Why insisting on total originality can destroy your creativity


When I first moved to Paris in my early 20s to study visual design, I was obsessed with being “noble.” I didn’t want to copy anyone. I wanted to be 100% original. I believed that was the only way to prove I was truly talented and earn a reputation as a “devil designer”—the kind of creator people feared and respected.


But I learned the hard way:

Being totally original is often a nightmare.


If a design has no references, no existing framework—it usually ends up weird, confusing, or just plain bad. Real creativity builds on the past. The most powerful designs carry fragments of past brilliance, then remix them into something new.

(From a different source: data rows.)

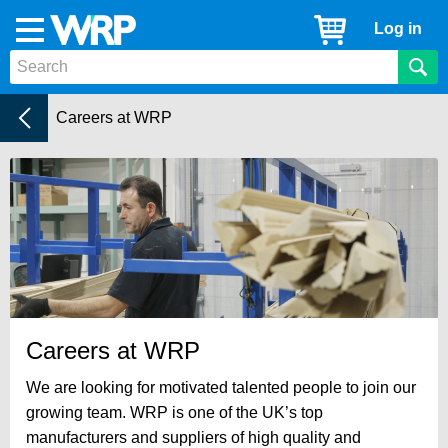
WRP
Cart
Log in
Menu
Timber
Mouldings
Home
Current:
Careers at WRP
Careers at WRP
We are looking for motivated talented people to join our
growing team. WRP is one of the UK’s top
manufacturers and suppliers of high quality and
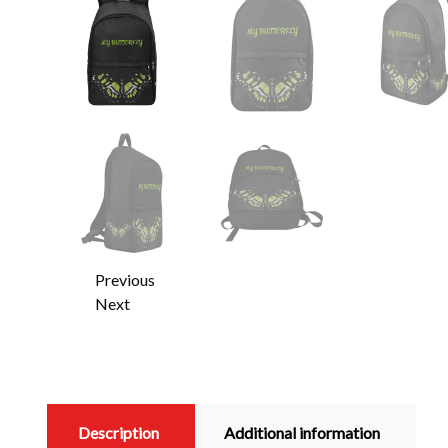
Previous
Next
Description
Additional information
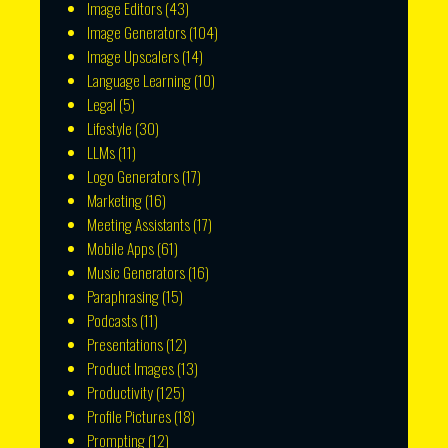
Image Editors
(43)
Image Generators
(104)
Image Upscalers
(14)
Language Learning
(10)
Legal
(5)
Lifestyle
(30)
LLMs
(11)
Logo Generators
(17)
Marketing
(16)
Meeting Assistants
(17)
Mobile Apps
(61)
Music Generators
(16)
Paraphrasing
(15)
Podcasts
(11)
Presentations
(12)
Product Images
(13)
Productivity
(125)
Profile Pictures
(18)
Prompting
(12)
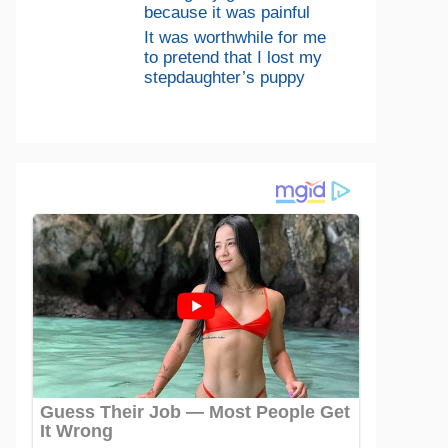
because it was painful
It was worthwhile for me
to pretend that I lost my
stepdaughter’s puppy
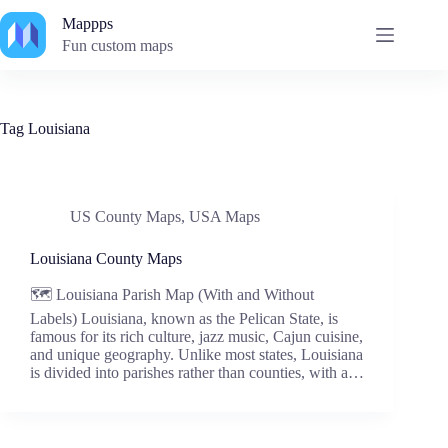
Skip
Mappps
to
content
Fun custom maps
Tag
Louisiana
US County Maps
,
USA Maps
Louisiana County Maps
🗺️ Louisiana Parish Map (With and Without
Labels) Louisiana, known as the Pelican State, is
famous for its rich culture, jazz music, Cajun cuisine,
and unique geography. Unlike most states, Louisiana
is divided into parishes rather than counties, with a…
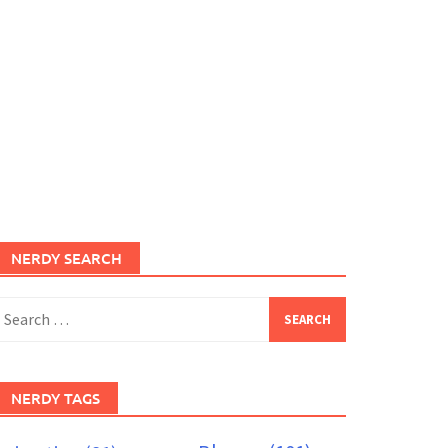
NERDY SEARCH
earch
or:
NERDY TAGS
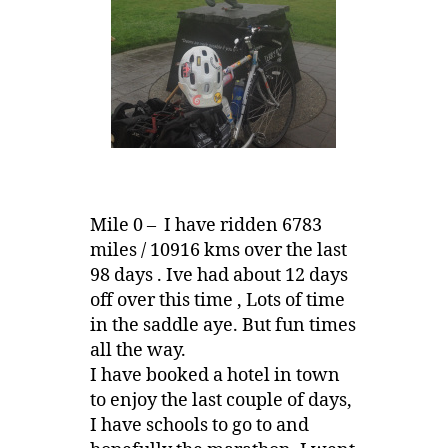
Mile 0 – I have ridden 6783
miles / 10916 kms over the last
98 days . Ive had about 12 days
off over this time , Lots of time
in the saddle aye. But fun times
all the way.
I have booked a hotel in town
to enjoy the last couple of days,
I have schools to go to and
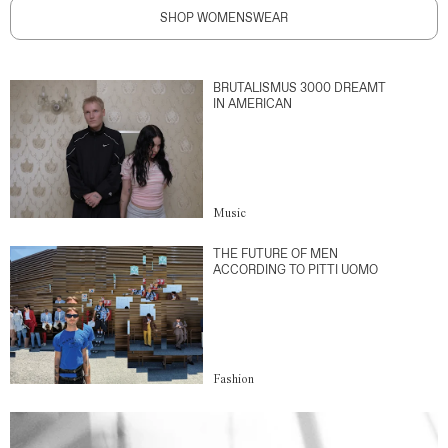
SHOP WOMENSWEAR
BRUTALISMUS 3000 DREAMT
IN AMERICAN
Music
THE FUTURE OF MEN
ACCORDING TO PITTI UOMO
Fashion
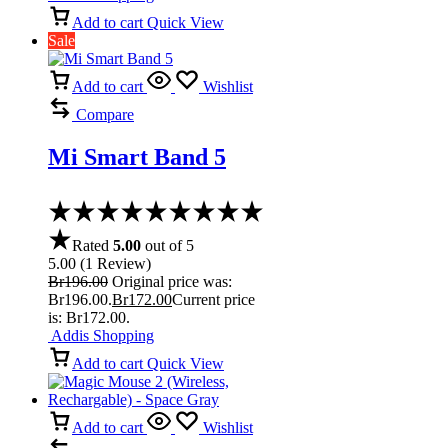
Add to cart
Quick View
Sale
Add to cart
Wishlist
Compare
Mi Smart Band 5
Rated
5.00
out of 5
5.00
(
1
Review
)
Br
196.00
Original price was:
Br196.00.
Br
172.00
Current price
is: Br172.00.
Addis Shopping
Add to cart
Quick View
Add to cart
Wishlist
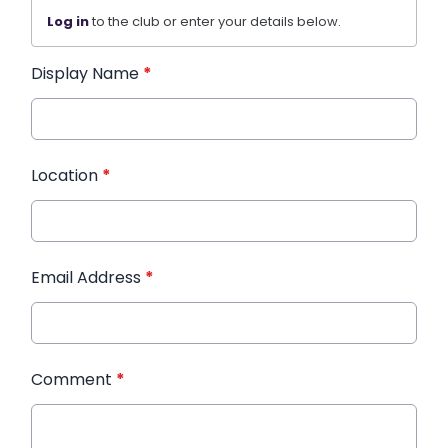
Log in
to the club or enter your details below.
Display Name
*
Location
*
Email Address
*
Comment
*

I wasted years rejecting influence, thinking even having an idea “inspired by” something was plagiarism. At one point, I even sarcastically copied classmates’ ideas just to protest how derivative they were. But ironically, their work succeeded—not because it was copied, but because it evolved from something already proven to work.


Why fight history, when you could stand on the shoulders of giants and see farther?

 


 

 

Design ≠ Fashion (at least not everywhere)

 


I went to a kind of apprenticeship-based design school where we didn’t study art or design history in depth. I dismissed those old theories as outdated and boring.


Like many students, I learned by observing the market—walking through Paris department stores and window displays. In Paris, design and fashion blur together, so I thought that was universal.


But once I left Paris, I realized:

Design is not the same as fashion.

Paris is unique in that overlap. In other countries, design follows different logics—and that forced me to rethink everything.

 


 

 

Trapped Between Plagiarism and Isolation

 


Design students often fall into two traps:

 

  1. Repeating the same tired concepts (copying others without depth), or

  2. Trying to invent from scratch and ending up disconnected, incoherent.

 


Later, I talked with friends studying in fine arts academies. Their curriculum was more theoretical and structured—and surprisingly useful. Even commercial designers can benefit from having a system to balance originality with audience understanding.

 


 

 

Conclusion

 


Originality doesn’t mean creating something from thin air.

Design isn’t a heroic solo act—it’s a conversation with the past, the market, and the world around you.


We don’t “invent” ideas. We evolve them.

 

 


 

True design speaks when it evolves from what came before.